Problem statement -> Find every line in the entries below that contains the string "mmHg", and copy each of those lines out. Case counts, so only lines with that exact capitalization qualify.

Information given ->

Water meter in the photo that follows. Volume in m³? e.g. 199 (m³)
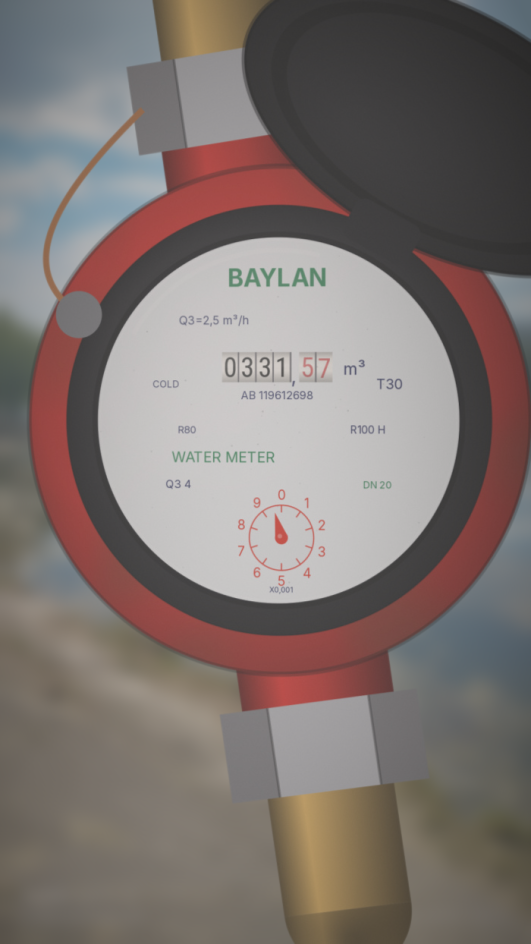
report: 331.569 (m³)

...

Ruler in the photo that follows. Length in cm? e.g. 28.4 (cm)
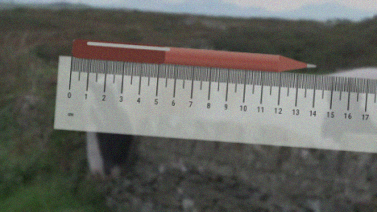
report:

--

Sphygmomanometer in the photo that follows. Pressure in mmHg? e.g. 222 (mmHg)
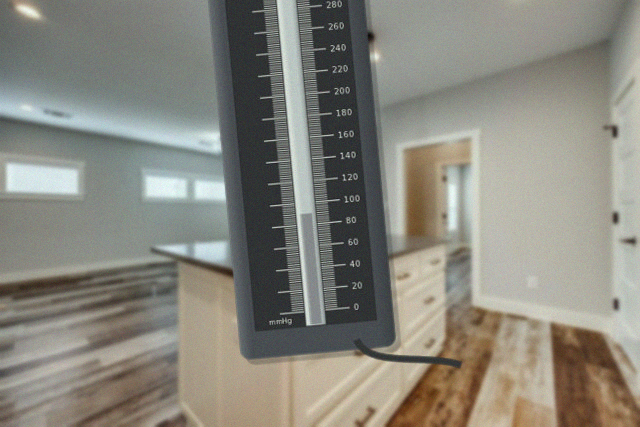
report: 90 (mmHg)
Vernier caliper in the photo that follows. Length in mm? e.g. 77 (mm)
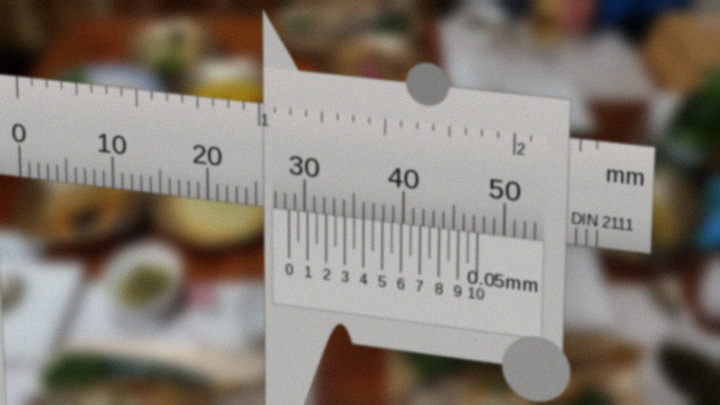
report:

Your response ->
Sphygmomanometer in the photo that follows. Pressure in mmHg? e.g. 222 (mmHg)
report: 90 (mmHg)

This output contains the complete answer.